To take but one example, on July 24, the channel reported that the number of “victims” of “Israeli aggression” had reached 788 “martyrs,” making no distinction between civilians and known combatants. United Nations figures released that same day confirmed a virtually identical death toll but estimated that between 15 and 27 percent of these individuals were terrorist operatives. As best we can tell, AJA mislabeled known combatants as “victims” and “martyrs” on many other days as well.
The Hamas media advisory also called for a complete disavowal of any Israeli claims on the violence. When Hamas alleged Israel targeted a UN school in Beit Hanoun on July 23, an Israeli spokesperson insisted the IDF did not intentionally fire at the school. However, Al Jazeera blithely reported Israel had “targeted” the school, making no mention of the Israeli objection. Another UN school was rocked by explosions on July 30, and AJA again stated Israel had “targeted” the site without noting the IDF’s denial doing so.
While Israeli claims about the violence were regularly ignored or rejected by the channel, top officers in terrorist groups were regularly granted extensive airtime to articulate their views with little or no pushback from AJA journalists.

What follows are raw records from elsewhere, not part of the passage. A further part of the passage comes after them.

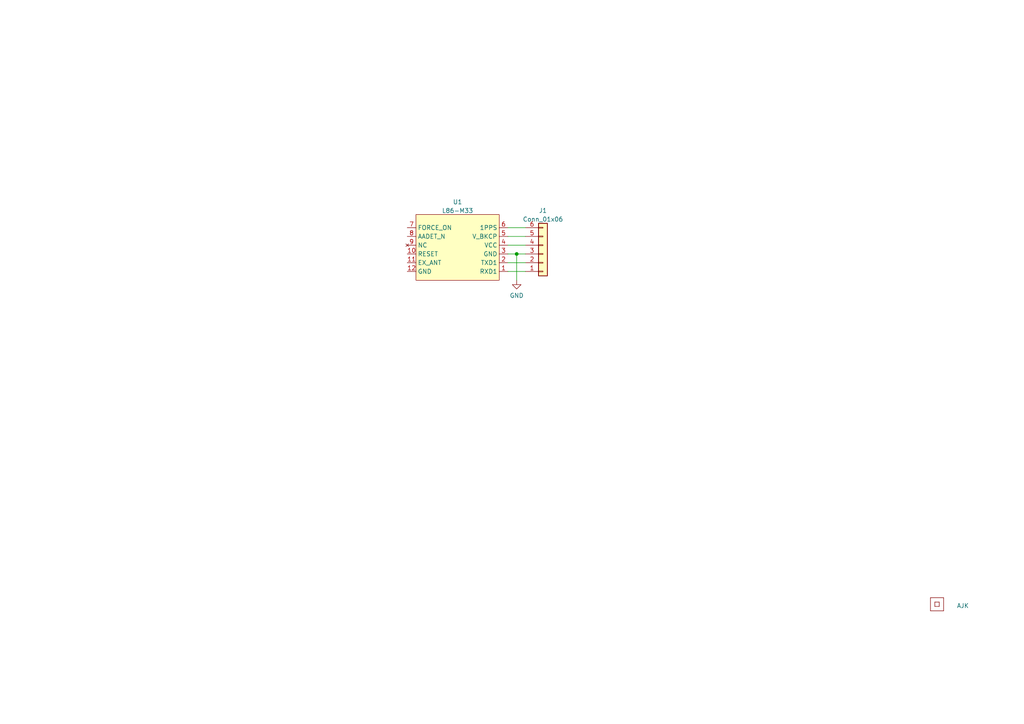
<source format=kicad_sch>
(kicad_sch (version 20211123) (generator eeschema)

  (uuid 89d700f9-a5e9-43b5-affc-41786df8fa32)

  (paper "A4")

  

  (junction (at 149.86 73.66) (diameter 0) (color 0 0 0 0)
    (uuid 79006869-6b84-4ef9-a6f2-7e61c42f2779)
  )

  (wire (pts (xy 147.32 73.66) (xy 149.86 73.66))
    (stroke (width 0) (type default) (color 0 0 0 0))
    (uuid 169e44c8-be26-4e3e-ae98-2aa152d27861)
  )
  (wire (pts (xy 147.32 76.2) (xy 152.4 76.2))
    (stroke (width 0) (type default) (color 0 0 0 0))
    (uuid 2a3fba4e-da12-43ba-ad5b-7ab2cce810f3)
  )
  (wire (pts (xy 147.32 71.12) (xy 152.4 71.12))
    (stroke (width 0) (type default) (color 0 0 0 0))
    (uuid 37d15633-da92-4c78-83dd-10af79dfb144)
  )
  (wire (pts (xy 147.32 68.58) (xy 152.4 68.58))
    (stroke (width 0) (type default) (color 0 0 0 0))
    (uuid 8321724f-2d46-4906-bbb6-37eb4ac269ed)
  )
  (wire (pts (xy 149.86 73.66) (xy 152.4 73.66))
    (stroke (width 0) (type default) (color 0 0 0 0))
    (uuid 86a516a3-cbfc-412d-b45b-c96aaf09e4d1)
  )
  (wire (pts (xy 147.32 66.04) (xy 152.4 66.04))
    (stroke (width 0) (type default) (color 0 0 0 0))
    (uuid 9c406739-c5d8-4113-ac08-044c83df6c23)
  )
  (wire (pts (xy 149.86 73.66) (xy 149.86 81.28))
    (stroke (width 0) (type default) (color 0 0 0 0))
    (uuid d53334bf-6f11-4aa7-93bb-110d008205b6)
  )
  (wire (pts (xy 147.32 78.74) (xy 152.4 78.74))
    (stroke (width 0) (type default) (color 0 0 0 0))
    (uuid e93dd980-1152-4d24-bfb0-7a3f33312a3f)
  )

  (symbol (lib_id "power:GND") (at 149.86 81.28 0) (unit 1)
    (in_bom yes) (on_board yes) (fields_autoplaced)
    (uuid 090911bc-7a06-441a-b45a-18e2663abaa7)
    (property "Reference" "#PWR01" (id 0) (at 149.86 87.63 0)
      (effects (font (size 1.27 1.27)) hide)
    )
    (property "Value" "GND" (id 1) (at 149.86 85.7234 0))
    (property "Footprint" "" (id 2) (at 149.86 81.28 0)
      (effects (font (size 1.27 1.27)) hide)
    )
    (property "Datasheet" "" (id 3) (at 149.86 81.28 0)
      (effects (font (size 1.27 1.27)) hide)
    )
    (pin "1" (uuid 942e9c4b-0500-4252-bc84-f69d2727a659))
  )

  (symbol (lib_id "RevK:AJK") (at 276.86 175.26 0) (unit 1)
    (in_bom no) (on_board yes) (fields_autoplaced)
    (uuid 10c10e9d-e5e1-46a7-883d-ee8a13aebab4)
    (property "Reference" "Logo1" (id 0) (at 276.86 172.72 0)
      (effects (font (size 1.27 1.27)) hide)
    )
    (property "Value" "AJK" (id 1) (at 277.495 175.6938 0)
      (effects (font (size 1.27 1.27)) (justify left))
    )
    (property "Footprint" "RevK:AJK" (id 2) (at 276.86 177.8 0)
      (effects (font (size 1.27 1.27)) hide)
    )
    (property "Datasheet" "" (id 3) (at 276.86 177.8 0)
      (effects (font (size 1.27 1.27)) hide)
    )
    (property "Note" "Non part, PCB printed" (id 4) (at 276.86 175.26 0)
      (effects (font (size 1.27 1.27)) hide)
    )
  )

  (symbol (lib_id "RevK:QR") (at 271.78 175.26 0) (unit 1)
    (in_bom no) (on_board yes) (fields_autoplaced)
    (uuid 3a033118-32bf-4d2d-b5d5-37d7c4ca62f1)
    (property "Reference" "U2" (id 0) (at 271.78 178.435 0)
      (effects (font (size 1.27 1.27)) hide)
    )
    (property "Value" "QR" (id 1) (at 271.78 178.435 0)
      (effects (font (size 1.27 1.27)) hide)
    )
    (property "Footprint" "RevK:QR-GPS" (id 2) (at 271.145 175.895 0)
      (effects (font (size 1.27 1.27)) hide)
    )
    (property "Datasheet" "" (id 3) (at 271.145 175.895 0)
      (effects (font (size 1.27 1.27)) hide)
    )
    (property "Note" "Non part, PCB printed" (id 4) (at 271.78 175.26 0)
      (effects (font (size 1.27 1.27)) hide)
    )
  )

  (symbol (lib_id "RevK:L86-M33") (at 133.35 72.39 0) (unit 1)
    (in_bom yes) (on_board yes) (fields_autoplaced)
    (uuid bcec2336-a3e4-47f8-a8bc-57ef69b7e6fd)
    (property "Reference" "U1" (id 0) (at 132.715 58.581 0))
    (property "Value" "L86-M33" (id 1) (at 132.715 61.1179 0))
    (property "Footprint" "RevK:L86-M33" (id 2) (at 138.43 71.12 0)
      (effects (font (size 1.27 1.27)) hide)
    )
    (property "Datasheet" "" (id 3) (at 138.43 71.12 0)
      (effects (font (size 1.27 1.27)) hide)
    )
    (pin "1" (uuid 83d7af63-4f44-41a6-89aa-1bcb591ee9d4))
    (pin "10" (uuid a2eea58b-04b2-44c6-9b14-e2bfc6f75b9e))
    (pin "11" (uuid 42f46e04-0756-4330-8900-9eabd7e4b46f))
    (pin "12" (uuid 87d2934c-203a-4499-93fc-7b32786c1e5e))
    (pin "2" (uuid b4791538-65a6-44a6-87b7-0cc5451a19b8))
    (pin "3" (uuid b098cf9b-4428-46f8-b3da-0f9c6beda40c))
    (pin "4" (uuid 94432f8b-b7c5-4bbf-a914-55d11684c4b8))
    (pin "5" (uuid 392a2c70-04a8-42a3-a55e-2f28cc44f79f))
    (pin "6" (uuid 5af16115-6c87-401b-9d01-93068ca2f4e9))
    (pin "7" (uuid 0f858588-bdfd-4369-b98c-dffafac11400))
    (pin "8" (uuid 89443f76-f261-4cde-b494-5db6de013dd5))
    (pin "9" (uuid 5212e67c-1ff0-4d8b-8d8c-48c196e6031a))
  )

  (symbol (lib_id "Connector_Generic:Conn_01x06") (at 157.48 73.66 0) (mirror x) (unit 1)
    (in_bom yes) (on_board yes) (fields_autoplaced)
    (uuid fcc3497b-fe0f-4795-bea0-9eb9c8b1456f)
    (property "Reference" "J1" (id 0) (at 157.48 61.0702 0))
    (property "Value" "Conn_01x06" (id 1) (at 157.48 63.6071 0))
    (property "Footprint" "RevK:Molex_MiniSPOX_H6RA" (id 2) (at 157.48 73.66 0)
      (effects (font (size 1.27 1.27)) hide)
    )
    (property "Datasheet" "~" (id 3) (at 157.48 73.66 0)
      (effects (font (size 1.27 1.27)) hide)
    )
    (pin "1" (uuid 22d90beb-0003-4482-b411-155149c1172b))
    (pin "2" (uuid 7d999c5a-82de-4501-bb7d-aa387f7735db))
    (pin "3" (uuid decf5092-34a7-4184-ad3b-cb6f35205338))
    (pin "4" (uuid a3c6db2f-20cf-432a-b475-adbe32c582bd))
    (pin "5" (uuid 5ff7b15e-fdbe-4b2b-a9f9-89bcb31064d0))
    (pin "6" (uuid f1055081-1a2c-4a13-a5cc-1008239d7bc7))
  )

  (sheet_instances
    (path "/" (page "1"))
  )

  (symbol_instances
    (path "/090911bc-7a06-441a-b45a-18e2663abaa7"
      (reference "#PWR01") (unit 1) (value "GND") (footprint "")
    )
    (path "/fcc3497b-fe0f-4795-bea0-9eb9c8b1456f"
      (reference "J1") (unit 1) (value "Conn_01x06") (footprint "RevK:Molex_MiniSPOX_H6RA")
    )
    (path "/10c10e9d-e5e1-46a7-883d-ee8a13aebab4"
      (reference "Logo1") (unit 1) (value "AJK") (footprint "RevK:AJK")
    )
    (path "/bcec2336-a3e4-47f8-a8bc-57ef69b7e6fd"
      (reference "U1") (unit 1) (value "L86-M33") (footprint "RevK:L86-M33")
    )
    (path "/3a033118-32bf-4d2d-b5d5-37d7c4ca62f1"
      (reference "U2") (unit 1) (value "QR") (footprint "RevK:QR-GPS")
    )
  )
)

</source>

On July 23, AJA interrupted its prime-time programming to broadcast a forty-minute speech plus questions and answers with Khaled Mashal, who heads Hamas’ political bureau out of Doha.
Then, on July 29, the channel aired in its entirety a message from Mohammed Deif, commander of Hamas’ military wing. Immediately following his communiqué, the network broadcast a four-minute military propaganda video from his brigades.

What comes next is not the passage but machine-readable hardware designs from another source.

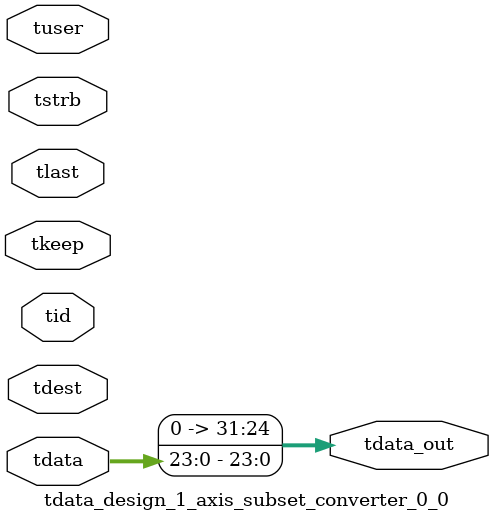
<source format=v>


`timescale 1ps/1ps

module tdata_design_1_axis_subset_converter_0_0 #
(
parameter C_S_AXIS_TDATA_WIDTH = 32,
parameter C_S_AXIS_TUSER_WIDTH = 0,
parameter C_S_AXIS_TID_WIDTH   = 0,
parameter C_S_AXIS_TDEST_WIDTH = 0,
parameter C_M_AXIS_TDATA_WIDTH = 32
)
(
input  [(C_S_AXIS_TDATA_WIDTH == 0 ? 1 : C_S_AXIS_TDATA_WIDTH)-1:0     ] tdata,
input  [(C_S_AXIS_TUSER_WIDTH == 0 ? 1 : C_S_AXIS_TUSER_WIDTH)-1:0     ] tuser,
input  [(C_S_AXIS_TID_WIDTH   == 0 ? 1 : C_S_AXIS_TID_WIDTH)-1:0       ] tid,
input  [(C_S_AXIS_TDEST_WIDTH == 0 ? 1 : C_S_AXIS_TDEST_WIDTH)-1:0     ] tdest,
input  [(C_S_AXIS_TDATA_WIDTH/8)-1:0 ] tkeep,
input  [(C_S_AXIS_TDATA_WIDTH/8)-1:0 ] tstrb,
input                                                                    tlast,
output [C_M_AXIS_TDATA_WIDTH-1:0] tdata_out
);

assign tdata_out = {8'b00000000,tdata[23:0]};

endmodule


</source>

On August 6, AJA correspondent Tamer Mishal embedded with a Hamas unit that used tunnels and mortars to strike Israeli civilian areas. Mishal did not correct the record when a fighter told him the nearby town they fired at was a settlement, even though there haven’t been settlements in or near Gaza for almost a decade.

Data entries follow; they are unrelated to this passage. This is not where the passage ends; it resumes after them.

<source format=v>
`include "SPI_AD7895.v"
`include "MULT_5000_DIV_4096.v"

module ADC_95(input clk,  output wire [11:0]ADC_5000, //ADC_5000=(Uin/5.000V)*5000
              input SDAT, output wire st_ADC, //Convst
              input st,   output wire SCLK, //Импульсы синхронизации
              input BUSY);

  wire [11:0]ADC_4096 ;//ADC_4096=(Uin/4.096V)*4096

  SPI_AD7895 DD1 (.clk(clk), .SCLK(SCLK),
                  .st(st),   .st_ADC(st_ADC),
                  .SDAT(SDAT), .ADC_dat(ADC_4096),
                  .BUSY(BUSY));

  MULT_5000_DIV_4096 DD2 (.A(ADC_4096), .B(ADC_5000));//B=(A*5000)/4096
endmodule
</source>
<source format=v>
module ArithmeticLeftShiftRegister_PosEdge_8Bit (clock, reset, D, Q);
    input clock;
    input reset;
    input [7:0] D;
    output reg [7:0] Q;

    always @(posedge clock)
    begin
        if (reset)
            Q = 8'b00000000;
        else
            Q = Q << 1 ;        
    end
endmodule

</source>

Finally, on the war’s last day, August 26, the network again interrupted prime-time programming to air a live news conference by Ramadan Shallah, who is the secretary general of Palestinian Islamic Jihad, an Iranian-armed terrorist group even more extreme than Hamas. Shallah’s press conference was carried on the channel through to its end, for over 15 minutes, as he declared victory and explained that PIJ would strike Israel using other means even after the ceasefire.
Since late July, AJA picked up these groups’ claims that they would emerge victorious by labeling many of its news stories under the header “Gaza triumphs,” a phrase that has also become a common hashtag for Hamas activists on Twitter. After Hamas and Islamic Jihad declared victory on August 26, AJA reported that Palestinians in Gaza, the West Bank and diaspora all celebrated the “victory achieved by the resistance”.
These examples of partisanship in AJA’s coverage are more than mere semantics; they incite violence, feed the one-sided narrative of Palestinian victimhood, and bolster terrorist groups.
Doha has demonstrated the ability to control Al Jazeera’s messaging when it suited its interests before, bragging behind closed doors about how coverage changes to respond to Qatari policy shifts, and clamping down on anti-Saudi coverage when the Qatari government has sought to reconcile with Riyadh. Washington should therefore urge its diplomatic partner to put its television attack dog on a shorter leash.
To be fair, Al Jazeera America’s coverage has been less strident than that of its Arabic-language affiliate. But that’s yet another part of the Hamas media playbook. Hamas’ instructional video advised the group’s supporters to use different messages with Western and Arab audiences when discussing the war in Gaza.
At a certain point, AJAM’s executives have to wonder: how forgiving will U.S. viewers be when the Al Jazeera brand routinely twists the truth for terrorists?